Hay una larga tradición de las medidas para proteger las costas del inmenso poder destructivo de los mares, pero más se tendrá que hacer en los próximos años con los crecientes impactos del cambio climático.

El nivel medio del mar global ha aumentado de manera constante en el siglo XX a una velocidad de aproximadamente 1,7 mm por año.
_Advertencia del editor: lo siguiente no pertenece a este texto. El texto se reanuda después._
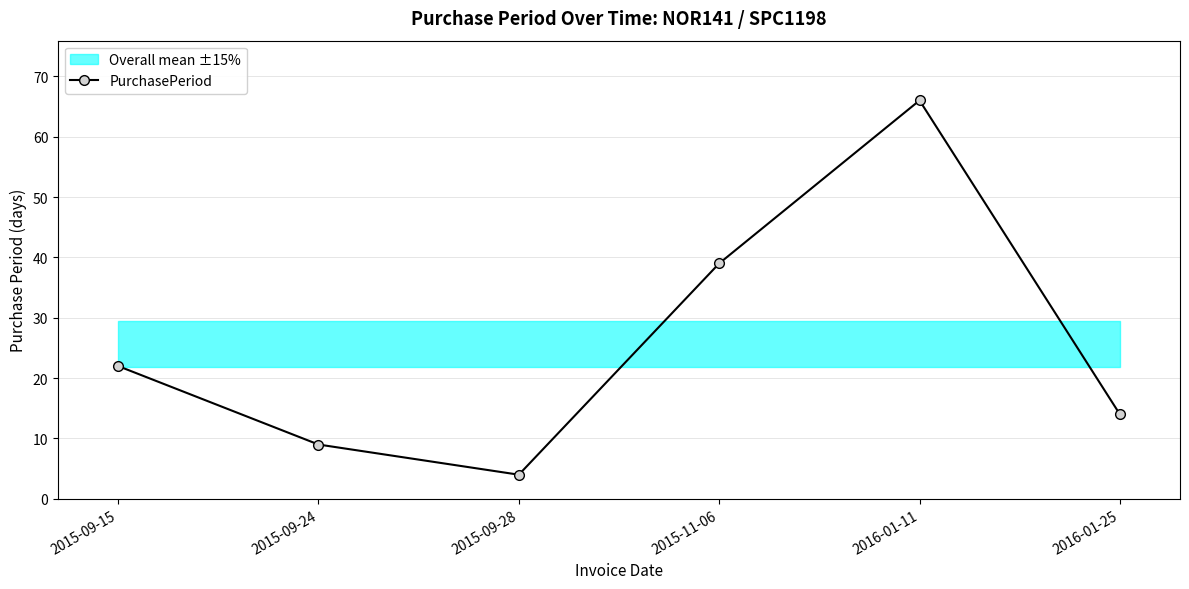

What position from the right is 2016-01-25?

1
Sin embargo, según muestran las observaciones por satélite, la subida del nivel del mar aumentó a alrededor de 3 mm por año desde 1993.

Esto está previsto que acelere aún más en el futuro, mientras que los efectos ya se están sintiendo en algunas áreas como las islas bajas del Pacífico.
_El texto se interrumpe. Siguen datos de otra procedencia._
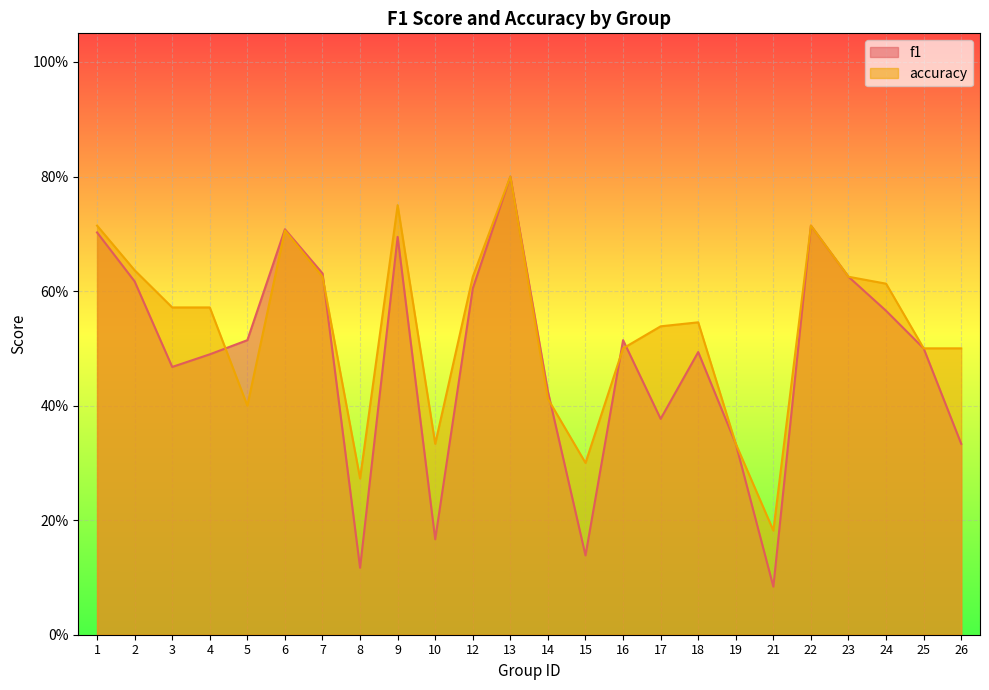

The value of f1 at 1 is 0.7. True or false?

True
El aumento del nivel del mar es el resultado de la expansión térmica debido a la subida de la temperaturas del mar, así como por el agua procedente del deshielo de los glaciares que desembocan en los océanos.

En las zonas costeras habrá mayores riesgos de inundaciones y una mayor erosión a causa de los crecientes mares, que afectan a un número importante de europeos.

Población de la UE

Alrededor de un tercio de la población vive de la UE dentro de 50 km de la costa, y estas zonas generan más del 30% del PIB total de la UE. El valor económico de los activos dentro de 500 metros de los mares de Europa asciende a entre 500 millones de euros y 1.000 millones de dólares.

Las subidas del nivel del mar también`podrían alterar los ecosistemas costeros y la fauna que viven allí.

Otro impacto que se producirá en muchas áreas es la reducción de la cantidad de agua dulce disponible,afectando a las aguas subterráneas.

La elevación del nivel del mar también se traduce en mayores olas y mareas de tormenta, que afectan a áreas mucho mayores en las costas que sean vulnerables a daños por vientos e inundaciones.

Impactos

Las diferentes cuencas marinas europeas se enfrentan a distintos retos, y tendrán que adoptar estrategias de adaptación específicas:

  • Mar Báltico: aunque la vulnerabilidad a las inundaciones costeras y erosión es baja, el aumento de las temperaturas superficiales del mar tendrá un notable impacto sobre los ecosistemas, las especies marinas (especialmente las migratorias);
  • Mar del Norte: experimentará un aumento significativo del nivel del mar, con un alto riesgo de inundaciones en muchas zonas bajas como Bélgica y los Países Bajos. Esta será una de las principales preocupaciones, dadas las altas concentraciones de población y las actividades económicas en estas áreas;
  • Océano Atlántico: los principales riesgos climáticos son las inundaciones debido a la subida del nivel del mar, así como los cambios en la dirección y la potencia de las olas;
  • Mar Mediterráneo: la cuestión más importante es la escasez de agua dulce. La intrusión de agua salada, junto con periodos de sequía más largos, ejercerán una presión adicional sobre la disponibilidad de agua dulce. Esta zona es muy vulnerable a la erosión, pero la subida del nivel del mar no es un riesgo demasiado grande;
  • Mar Negro: la erosión es el problema más importante relacionado con el clima. A pesar de ello, la zona es vulnerable a los impactos del aumento del nivel del mar en los hábitats y ecosistemas;
  • Regiones ultraperiféricas/ islas: estas áreas son particularmente vulnerables al cambio climático, con una alta concentración de población y actividades a lo largo de las costas, la lejanía de la parte continental, y la dependencia económica de un reducido número de productos y sectores (a menudo relacionada con el turismo). Los ecosistemas también pueden ser particularmente sensibles en estas áreas.

Las medidas de adaptación

Cada una de estas áreas se necesitan acciones adicionales de protección para hacer frente a los efectos de la subida del nivel del mar, incluida la reposición de arena, diques, edificios y la revisión de las leyes de planificación en áreas vulnerables. Estas medidas deben tener una visión a largo plazo.

Las consecuencias son importantes para muchos sectores de la sociedad, como por ejemplo, la industria, la energía, la planificación y los recursos naturales.

Esto supondrá cambios considerables en los próximos años y requerirá inversiones significativas. Sin embargo, los peligros y los costos de no hacer nada son mucho más altas. El costo de la inacción anual se estima en alrededor de 6.000 millones de euros en 2020, y el aumento aún mayor para el año 2080. Los beneficios netos, por otra parte, se presuponen en hasta 4.200 millones.